Yes there is the rub. "Googled" your answer and already this post shows up.
I see if my nodes are set to DHCP strictly, the Host name seems to show up. If I set them specifically in the services tab, static leases, the host names resolve under active clients as well.
So it just doesn't like it when I set up my desktop clients directly with static IP's and not interface it under static leases. That's when the host names don't resolve. Very interesting.
I am not sure where the documentation comes into play as I shared, address=/hostname/ip; but I am much further along than when I started the day.
One final thought on this subject. Should I not be able to ping the host name and it be resolved by it's IP. That is not the case right now. My ping's respond back with an address like fe80:9ab: ect.
This link has it exactly like I've tried it and how I thought it was supposed to work. I have all my nodes in static leases now and the host names all show up. Just seems reasonable I should be able to ping the host name and get an IP association.
One final thought on this subject. Should I not be able to ping the host name and it be resolved by it's IP. That is not the case right now. My ping's respond back with an address like fe80:9ab: ect.
Thats a perfectly fine ip. a ipv6 local link ip to be exact. although probably not your router has resolved it but instead the ipv6 neighbor discovery. _________________ Router: WNDR3300 (wl0: n-Only 5Ghz, WPA2-AES, wl1: g-Only, WPA-Mixed-Mixed)
WDS Node 1: WNDR3300 (wl0: n-Only 5Ghz, WPA2-AES, WDS-connected Router, wl1: g-Only WPA-Mixed-Mixed)
WDS Node 2: WRT54GL (g-Only, WPA-Mixed-Mixed WDS-connected to Router)
Modem: Cisco EPC3202
clients: Notebook 1, D-Link 323, PS3 Slim, Kathrein UFC960 connected to WDS Node 1 via Gigabit Switch. Notebook 2, Deskjet 6980 connected to WDS Node 2
I see if my nodes are set to DHCP strictly, the Host name seems to show up. If I set them specifically in the services tab, static leases, the host names resolve under active clients as well.
So it just doesn't like it when I set up my desktop clients directly with static IP's and not interface it under static leases. That's when the host names don't resolve. Very interesting.
Here's another case where you get a star in Status/LAN: when the machine has two NICs, which is quite common on laptops. In that case, whichever one is higher on the "Adapters and Bindings" tab in the Advanced Settings dialog (accessible in Network Connections in W7) is the one that appears by name in the router.
Does anyone know of a way to have BOTH show up even though the names are the same?
The DHCP server abjectly refused to assign an IP; clients would kick back timeouts or in the case of Android gear, would just sit "obtaining IP address" forever.
Solution
Indeed, removing the 'domain=' commands from "Additional DNSMasq Options" and leaving only the "Used Domain" instead made all the difference.

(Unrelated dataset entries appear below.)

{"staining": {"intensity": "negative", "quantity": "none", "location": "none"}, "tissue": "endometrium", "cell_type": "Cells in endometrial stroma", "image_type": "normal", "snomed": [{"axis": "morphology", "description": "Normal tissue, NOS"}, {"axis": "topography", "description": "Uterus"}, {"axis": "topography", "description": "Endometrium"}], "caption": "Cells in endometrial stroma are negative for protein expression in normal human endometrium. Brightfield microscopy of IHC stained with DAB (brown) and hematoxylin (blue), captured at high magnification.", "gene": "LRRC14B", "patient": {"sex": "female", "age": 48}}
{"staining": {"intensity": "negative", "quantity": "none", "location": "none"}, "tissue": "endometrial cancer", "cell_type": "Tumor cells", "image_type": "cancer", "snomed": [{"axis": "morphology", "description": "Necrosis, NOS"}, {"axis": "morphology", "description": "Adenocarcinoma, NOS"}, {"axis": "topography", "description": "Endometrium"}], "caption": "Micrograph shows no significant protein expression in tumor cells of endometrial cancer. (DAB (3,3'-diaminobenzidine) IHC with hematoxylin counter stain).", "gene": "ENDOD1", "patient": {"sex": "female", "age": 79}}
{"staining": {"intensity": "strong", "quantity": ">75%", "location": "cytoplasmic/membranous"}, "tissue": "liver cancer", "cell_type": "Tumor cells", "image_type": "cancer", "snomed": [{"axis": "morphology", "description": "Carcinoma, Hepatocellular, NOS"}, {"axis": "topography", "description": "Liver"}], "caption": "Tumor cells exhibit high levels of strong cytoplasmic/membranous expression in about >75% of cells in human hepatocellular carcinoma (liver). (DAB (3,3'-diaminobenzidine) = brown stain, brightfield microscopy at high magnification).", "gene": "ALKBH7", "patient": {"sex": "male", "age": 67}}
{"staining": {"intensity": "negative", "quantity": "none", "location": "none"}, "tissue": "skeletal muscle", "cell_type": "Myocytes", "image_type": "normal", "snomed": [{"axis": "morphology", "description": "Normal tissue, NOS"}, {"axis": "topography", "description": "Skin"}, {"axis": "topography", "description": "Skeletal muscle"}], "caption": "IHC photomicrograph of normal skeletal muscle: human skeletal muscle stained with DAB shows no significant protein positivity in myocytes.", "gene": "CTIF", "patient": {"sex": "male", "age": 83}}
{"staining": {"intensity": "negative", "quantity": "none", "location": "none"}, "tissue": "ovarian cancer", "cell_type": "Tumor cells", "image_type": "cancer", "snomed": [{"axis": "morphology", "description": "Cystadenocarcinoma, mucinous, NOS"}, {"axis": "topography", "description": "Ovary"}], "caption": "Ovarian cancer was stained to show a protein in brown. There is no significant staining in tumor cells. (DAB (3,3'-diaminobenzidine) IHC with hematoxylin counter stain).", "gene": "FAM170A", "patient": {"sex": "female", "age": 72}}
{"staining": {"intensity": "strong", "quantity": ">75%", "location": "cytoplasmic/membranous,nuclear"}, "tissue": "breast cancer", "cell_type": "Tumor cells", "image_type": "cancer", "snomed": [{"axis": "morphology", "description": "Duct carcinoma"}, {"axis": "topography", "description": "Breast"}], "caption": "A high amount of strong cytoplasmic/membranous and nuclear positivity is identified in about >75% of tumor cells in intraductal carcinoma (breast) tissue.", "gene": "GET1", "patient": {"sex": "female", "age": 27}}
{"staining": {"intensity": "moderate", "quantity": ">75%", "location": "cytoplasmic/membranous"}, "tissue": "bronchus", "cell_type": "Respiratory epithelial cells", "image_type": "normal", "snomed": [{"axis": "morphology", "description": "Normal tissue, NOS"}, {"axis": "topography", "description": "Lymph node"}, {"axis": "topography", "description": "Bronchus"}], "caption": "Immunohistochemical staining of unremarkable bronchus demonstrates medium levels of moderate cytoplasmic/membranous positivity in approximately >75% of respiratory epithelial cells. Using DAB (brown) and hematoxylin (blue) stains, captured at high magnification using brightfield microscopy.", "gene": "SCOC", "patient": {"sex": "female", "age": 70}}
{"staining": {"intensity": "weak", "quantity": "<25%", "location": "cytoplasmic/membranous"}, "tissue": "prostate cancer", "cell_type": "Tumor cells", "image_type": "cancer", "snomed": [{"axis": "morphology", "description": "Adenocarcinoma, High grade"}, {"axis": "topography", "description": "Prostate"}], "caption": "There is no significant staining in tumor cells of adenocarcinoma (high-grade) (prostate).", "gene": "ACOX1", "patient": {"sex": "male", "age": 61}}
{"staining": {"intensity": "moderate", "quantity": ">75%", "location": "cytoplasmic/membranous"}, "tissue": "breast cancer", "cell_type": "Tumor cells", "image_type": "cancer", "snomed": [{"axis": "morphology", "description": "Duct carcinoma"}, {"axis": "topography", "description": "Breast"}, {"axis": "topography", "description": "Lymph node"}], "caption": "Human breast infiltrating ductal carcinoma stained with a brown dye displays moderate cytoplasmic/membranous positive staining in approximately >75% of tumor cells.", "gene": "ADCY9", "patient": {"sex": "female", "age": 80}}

Perhaps in true n00b fashion I spent a good 3 hours mucking around with this, so I figured I'd post to thank everyone else that posted here and to maybe clarify the behavior some might see if they are doing it wrong like moi.
Of additional and similar note defining static leases in Services:DHCP Server and using 'dhcp-host=' commands in "Additional DNSMasq Options" also caused the same behavior. So the DD-WRT axiom for the day -- DON'T BE REDUNDANT, YOU'LL BREAK IT!